August 7th, 2013, 05:51 PM
Postgresl loading tree structured XML
Is there a method to load tree structured XML into postgresql as type XML without having to first remove the CR/LF.
To illustrate the issue here is a very basic XML file that is structured with indents and has CR/LF characters.
<Title>Database How To</Title>
If I try to copy this into the postgresql database with the following sql.
COPY BOOKS from 'books.txt';
I get an error. "Entity: line 1: parser error : Premature end of data in tag Book."
I can successfully load the file if I structure the file differently so that all the xml is on one line as per below.
<Book><Title>Database How To</Title></Book>
Is there any method to load without having to first parse the file via "sed" to remove all CR/LF characters?
August 8th, 2013, 09:28 PM
COPY adheres to the same defaults as most text-processing tools (AWK comes to mind...): a line is equivalent to a record. So any newline or (if your stuff was generated by Windows) CR/LF begins a new line, which indicates a new record. COPY expects that an escaped period "/." or EOF ends the list of tuples and hence that invocation of the command.

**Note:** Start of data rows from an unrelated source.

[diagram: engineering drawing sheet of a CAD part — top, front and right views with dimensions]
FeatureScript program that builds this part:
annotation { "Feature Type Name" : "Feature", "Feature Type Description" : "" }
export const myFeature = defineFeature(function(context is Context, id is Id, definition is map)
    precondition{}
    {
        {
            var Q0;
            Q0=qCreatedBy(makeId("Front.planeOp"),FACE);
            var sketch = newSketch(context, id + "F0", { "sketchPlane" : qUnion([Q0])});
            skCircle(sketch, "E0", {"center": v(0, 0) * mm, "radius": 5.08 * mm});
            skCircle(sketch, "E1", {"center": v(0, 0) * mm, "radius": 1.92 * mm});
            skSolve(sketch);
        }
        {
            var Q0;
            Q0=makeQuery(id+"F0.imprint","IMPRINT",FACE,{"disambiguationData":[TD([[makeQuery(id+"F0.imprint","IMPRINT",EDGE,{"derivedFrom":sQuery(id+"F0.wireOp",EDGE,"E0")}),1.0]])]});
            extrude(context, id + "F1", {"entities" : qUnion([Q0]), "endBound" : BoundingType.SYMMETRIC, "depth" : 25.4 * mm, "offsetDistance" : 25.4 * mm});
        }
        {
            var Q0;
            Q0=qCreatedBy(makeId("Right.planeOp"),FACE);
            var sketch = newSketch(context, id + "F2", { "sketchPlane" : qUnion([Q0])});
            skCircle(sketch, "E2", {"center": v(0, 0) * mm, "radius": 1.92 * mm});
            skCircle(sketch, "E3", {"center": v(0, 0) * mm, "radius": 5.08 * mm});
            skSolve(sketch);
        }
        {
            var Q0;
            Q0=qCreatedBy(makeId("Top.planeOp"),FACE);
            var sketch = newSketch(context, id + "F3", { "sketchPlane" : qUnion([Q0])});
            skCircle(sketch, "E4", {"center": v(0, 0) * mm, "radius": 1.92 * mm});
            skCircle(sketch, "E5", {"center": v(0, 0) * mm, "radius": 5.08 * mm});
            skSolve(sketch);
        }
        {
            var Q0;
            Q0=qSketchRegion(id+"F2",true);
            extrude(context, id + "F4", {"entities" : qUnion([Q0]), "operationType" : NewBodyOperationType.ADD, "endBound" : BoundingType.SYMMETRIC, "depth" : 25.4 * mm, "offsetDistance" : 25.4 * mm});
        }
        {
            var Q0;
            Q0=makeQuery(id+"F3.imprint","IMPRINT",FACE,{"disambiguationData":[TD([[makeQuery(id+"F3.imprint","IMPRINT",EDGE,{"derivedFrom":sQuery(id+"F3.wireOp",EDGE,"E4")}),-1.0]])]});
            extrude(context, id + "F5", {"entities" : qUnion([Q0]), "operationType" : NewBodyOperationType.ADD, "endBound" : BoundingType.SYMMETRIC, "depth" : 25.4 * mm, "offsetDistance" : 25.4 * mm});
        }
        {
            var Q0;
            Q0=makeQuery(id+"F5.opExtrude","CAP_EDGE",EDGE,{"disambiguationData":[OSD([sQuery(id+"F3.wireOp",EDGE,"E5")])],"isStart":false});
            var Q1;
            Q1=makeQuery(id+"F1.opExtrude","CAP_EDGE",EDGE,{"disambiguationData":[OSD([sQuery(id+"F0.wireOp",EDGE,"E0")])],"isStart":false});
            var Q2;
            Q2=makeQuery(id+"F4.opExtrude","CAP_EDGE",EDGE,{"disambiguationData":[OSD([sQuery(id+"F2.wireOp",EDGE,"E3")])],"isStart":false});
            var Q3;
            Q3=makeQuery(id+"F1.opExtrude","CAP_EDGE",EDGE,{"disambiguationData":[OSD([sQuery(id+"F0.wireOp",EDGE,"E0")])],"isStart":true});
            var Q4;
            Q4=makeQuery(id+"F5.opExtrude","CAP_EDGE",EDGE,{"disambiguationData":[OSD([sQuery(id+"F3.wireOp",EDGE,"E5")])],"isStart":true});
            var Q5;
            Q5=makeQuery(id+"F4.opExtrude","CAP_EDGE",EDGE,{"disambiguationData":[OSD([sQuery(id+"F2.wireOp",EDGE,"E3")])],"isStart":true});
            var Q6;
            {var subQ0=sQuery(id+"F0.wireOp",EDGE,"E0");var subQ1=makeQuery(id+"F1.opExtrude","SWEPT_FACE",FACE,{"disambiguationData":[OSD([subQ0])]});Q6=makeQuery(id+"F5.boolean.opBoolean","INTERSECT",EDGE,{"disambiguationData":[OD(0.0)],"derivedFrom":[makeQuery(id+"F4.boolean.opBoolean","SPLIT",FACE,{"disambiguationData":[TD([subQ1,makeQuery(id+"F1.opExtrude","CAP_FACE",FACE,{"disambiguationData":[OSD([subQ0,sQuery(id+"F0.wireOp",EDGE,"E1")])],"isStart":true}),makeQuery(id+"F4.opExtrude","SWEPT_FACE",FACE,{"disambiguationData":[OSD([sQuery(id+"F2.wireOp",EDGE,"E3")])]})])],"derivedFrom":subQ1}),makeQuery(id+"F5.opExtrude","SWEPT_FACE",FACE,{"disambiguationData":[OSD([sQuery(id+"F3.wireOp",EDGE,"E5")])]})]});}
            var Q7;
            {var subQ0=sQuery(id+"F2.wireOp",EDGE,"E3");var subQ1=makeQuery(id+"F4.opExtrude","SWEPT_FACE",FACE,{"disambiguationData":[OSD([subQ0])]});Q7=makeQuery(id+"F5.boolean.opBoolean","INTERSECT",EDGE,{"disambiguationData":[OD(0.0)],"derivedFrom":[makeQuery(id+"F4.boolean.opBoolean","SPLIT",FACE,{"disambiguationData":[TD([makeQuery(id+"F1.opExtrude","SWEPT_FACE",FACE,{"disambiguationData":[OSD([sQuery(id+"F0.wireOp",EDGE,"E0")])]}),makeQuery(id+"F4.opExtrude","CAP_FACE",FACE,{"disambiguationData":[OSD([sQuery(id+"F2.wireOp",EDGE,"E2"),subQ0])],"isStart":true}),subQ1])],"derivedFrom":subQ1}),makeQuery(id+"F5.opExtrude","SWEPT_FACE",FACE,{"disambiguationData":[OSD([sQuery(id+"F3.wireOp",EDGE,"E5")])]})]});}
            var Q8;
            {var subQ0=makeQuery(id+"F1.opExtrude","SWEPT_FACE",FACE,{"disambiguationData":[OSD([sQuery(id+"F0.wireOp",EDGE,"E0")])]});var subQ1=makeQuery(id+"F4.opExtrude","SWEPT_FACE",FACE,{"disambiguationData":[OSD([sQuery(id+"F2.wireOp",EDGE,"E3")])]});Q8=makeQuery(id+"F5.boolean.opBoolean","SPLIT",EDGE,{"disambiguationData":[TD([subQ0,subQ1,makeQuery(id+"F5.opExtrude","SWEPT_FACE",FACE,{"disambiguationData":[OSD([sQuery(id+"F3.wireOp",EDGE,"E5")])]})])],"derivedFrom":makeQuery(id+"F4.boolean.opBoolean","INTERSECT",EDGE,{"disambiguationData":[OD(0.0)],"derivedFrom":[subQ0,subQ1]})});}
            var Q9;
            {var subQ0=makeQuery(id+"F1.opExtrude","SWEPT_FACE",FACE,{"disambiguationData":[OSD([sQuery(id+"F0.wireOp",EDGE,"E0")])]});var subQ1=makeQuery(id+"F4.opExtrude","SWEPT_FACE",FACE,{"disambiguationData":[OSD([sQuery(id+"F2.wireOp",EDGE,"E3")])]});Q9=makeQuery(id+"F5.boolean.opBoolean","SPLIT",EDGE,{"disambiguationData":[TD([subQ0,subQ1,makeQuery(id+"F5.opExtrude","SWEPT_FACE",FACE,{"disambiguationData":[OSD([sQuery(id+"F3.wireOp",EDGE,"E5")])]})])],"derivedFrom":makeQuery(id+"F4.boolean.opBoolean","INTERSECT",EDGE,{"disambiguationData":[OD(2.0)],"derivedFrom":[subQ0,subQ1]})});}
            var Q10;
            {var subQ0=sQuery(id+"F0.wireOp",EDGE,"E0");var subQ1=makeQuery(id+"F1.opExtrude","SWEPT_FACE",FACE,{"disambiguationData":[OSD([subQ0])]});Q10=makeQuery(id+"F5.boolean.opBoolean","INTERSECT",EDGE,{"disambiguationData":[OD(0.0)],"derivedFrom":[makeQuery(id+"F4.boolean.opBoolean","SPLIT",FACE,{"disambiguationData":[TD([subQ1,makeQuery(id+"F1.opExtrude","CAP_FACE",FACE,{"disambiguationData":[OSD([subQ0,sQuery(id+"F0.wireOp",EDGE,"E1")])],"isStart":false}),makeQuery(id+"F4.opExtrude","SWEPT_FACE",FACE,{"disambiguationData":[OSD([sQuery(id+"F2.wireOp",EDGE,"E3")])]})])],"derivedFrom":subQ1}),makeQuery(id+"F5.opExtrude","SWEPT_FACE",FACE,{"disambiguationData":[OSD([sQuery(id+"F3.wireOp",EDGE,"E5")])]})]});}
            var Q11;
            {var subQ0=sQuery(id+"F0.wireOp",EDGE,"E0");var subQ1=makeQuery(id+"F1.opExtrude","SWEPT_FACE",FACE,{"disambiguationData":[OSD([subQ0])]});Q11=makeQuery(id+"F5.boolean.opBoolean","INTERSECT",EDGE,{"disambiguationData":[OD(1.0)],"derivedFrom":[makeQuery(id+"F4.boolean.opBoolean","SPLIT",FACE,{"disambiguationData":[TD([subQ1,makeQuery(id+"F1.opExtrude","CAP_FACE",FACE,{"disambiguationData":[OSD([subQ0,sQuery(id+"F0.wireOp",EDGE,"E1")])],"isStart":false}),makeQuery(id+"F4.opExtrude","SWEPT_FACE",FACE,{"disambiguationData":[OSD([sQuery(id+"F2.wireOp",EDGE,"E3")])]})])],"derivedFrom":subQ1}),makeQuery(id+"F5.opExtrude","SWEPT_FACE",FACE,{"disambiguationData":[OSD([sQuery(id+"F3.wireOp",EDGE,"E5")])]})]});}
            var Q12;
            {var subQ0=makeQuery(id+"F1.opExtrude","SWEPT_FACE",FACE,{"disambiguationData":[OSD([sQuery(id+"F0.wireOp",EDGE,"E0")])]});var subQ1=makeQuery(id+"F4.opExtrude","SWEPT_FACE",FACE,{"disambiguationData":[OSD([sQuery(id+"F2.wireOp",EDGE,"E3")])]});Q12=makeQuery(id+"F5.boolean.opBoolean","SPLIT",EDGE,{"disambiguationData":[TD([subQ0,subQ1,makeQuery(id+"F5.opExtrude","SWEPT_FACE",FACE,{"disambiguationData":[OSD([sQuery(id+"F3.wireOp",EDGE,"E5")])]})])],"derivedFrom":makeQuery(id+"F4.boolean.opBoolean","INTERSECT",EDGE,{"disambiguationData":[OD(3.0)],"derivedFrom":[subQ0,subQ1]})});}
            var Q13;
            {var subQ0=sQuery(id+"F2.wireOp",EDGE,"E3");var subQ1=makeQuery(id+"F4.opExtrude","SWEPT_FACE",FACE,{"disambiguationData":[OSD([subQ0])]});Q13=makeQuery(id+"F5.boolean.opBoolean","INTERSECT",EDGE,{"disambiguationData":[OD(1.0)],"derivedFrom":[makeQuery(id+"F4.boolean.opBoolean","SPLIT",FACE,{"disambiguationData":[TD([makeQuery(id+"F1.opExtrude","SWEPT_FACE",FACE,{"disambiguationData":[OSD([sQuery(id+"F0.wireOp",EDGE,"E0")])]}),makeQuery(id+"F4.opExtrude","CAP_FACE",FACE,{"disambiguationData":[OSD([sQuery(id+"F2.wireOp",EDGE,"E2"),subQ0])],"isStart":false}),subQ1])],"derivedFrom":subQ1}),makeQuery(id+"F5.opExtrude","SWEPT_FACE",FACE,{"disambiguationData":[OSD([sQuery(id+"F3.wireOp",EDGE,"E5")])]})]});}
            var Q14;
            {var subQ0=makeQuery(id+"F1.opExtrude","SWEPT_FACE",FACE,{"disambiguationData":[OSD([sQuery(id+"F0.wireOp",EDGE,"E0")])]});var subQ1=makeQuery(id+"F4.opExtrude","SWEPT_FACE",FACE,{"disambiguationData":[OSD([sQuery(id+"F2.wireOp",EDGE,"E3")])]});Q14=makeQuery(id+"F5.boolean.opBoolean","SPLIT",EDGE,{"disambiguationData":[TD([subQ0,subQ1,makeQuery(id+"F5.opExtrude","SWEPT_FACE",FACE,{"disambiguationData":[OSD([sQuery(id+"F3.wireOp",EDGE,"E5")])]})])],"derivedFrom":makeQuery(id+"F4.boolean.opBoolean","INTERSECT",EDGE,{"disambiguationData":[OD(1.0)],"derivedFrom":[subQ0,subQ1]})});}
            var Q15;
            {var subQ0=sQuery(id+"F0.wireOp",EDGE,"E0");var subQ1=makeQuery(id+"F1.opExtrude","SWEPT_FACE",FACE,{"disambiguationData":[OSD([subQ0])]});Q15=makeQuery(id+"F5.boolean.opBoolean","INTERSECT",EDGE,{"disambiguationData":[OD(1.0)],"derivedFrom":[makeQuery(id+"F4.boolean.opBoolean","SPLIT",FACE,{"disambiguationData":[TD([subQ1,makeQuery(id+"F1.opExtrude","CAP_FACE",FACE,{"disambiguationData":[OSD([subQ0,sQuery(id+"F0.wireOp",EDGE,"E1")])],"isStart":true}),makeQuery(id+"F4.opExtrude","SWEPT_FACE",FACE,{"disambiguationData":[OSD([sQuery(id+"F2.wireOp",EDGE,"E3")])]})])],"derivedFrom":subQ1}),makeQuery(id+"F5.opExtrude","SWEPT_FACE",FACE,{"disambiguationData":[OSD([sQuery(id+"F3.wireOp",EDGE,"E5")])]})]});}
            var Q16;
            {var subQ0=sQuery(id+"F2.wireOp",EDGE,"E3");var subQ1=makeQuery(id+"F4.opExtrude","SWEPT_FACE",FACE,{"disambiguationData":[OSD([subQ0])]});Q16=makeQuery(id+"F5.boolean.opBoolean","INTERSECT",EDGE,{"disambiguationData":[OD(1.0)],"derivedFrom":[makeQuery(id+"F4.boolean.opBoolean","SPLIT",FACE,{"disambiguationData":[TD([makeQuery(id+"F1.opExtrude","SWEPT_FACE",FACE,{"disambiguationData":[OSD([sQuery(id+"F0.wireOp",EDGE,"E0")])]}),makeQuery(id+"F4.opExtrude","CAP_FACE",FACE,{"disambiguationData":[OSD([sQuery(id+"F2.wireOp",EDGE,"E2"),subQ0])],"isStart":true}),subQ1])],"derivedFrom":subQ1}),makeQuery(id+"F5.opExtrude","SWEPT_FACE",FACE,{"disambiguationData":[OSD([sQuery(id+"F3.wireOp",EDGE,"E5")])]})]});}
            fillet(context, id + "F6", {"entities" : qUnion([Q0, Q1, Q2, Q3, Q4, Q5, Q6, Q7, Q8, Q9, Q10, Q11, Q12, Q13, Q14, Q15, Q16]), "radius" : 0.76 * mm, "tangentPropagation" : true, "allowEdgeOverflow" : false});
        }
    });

So COPY requires a special format (with some influence possible through the use of options). You can either massage your data into that format (escape the offending characters or compact the XML with xmllint or sed) or use a different command set -- like writing a Python script that performs an INSERT over the data.
Its been my experience that XML creates more problems than it solves. Unless you have other tools that demand input in XML format (and even then an XML generation export function makes more sense imo), I would write a script that interprets the XML and performs inserts of actual values into a proper schema instead of trying to preserve the original.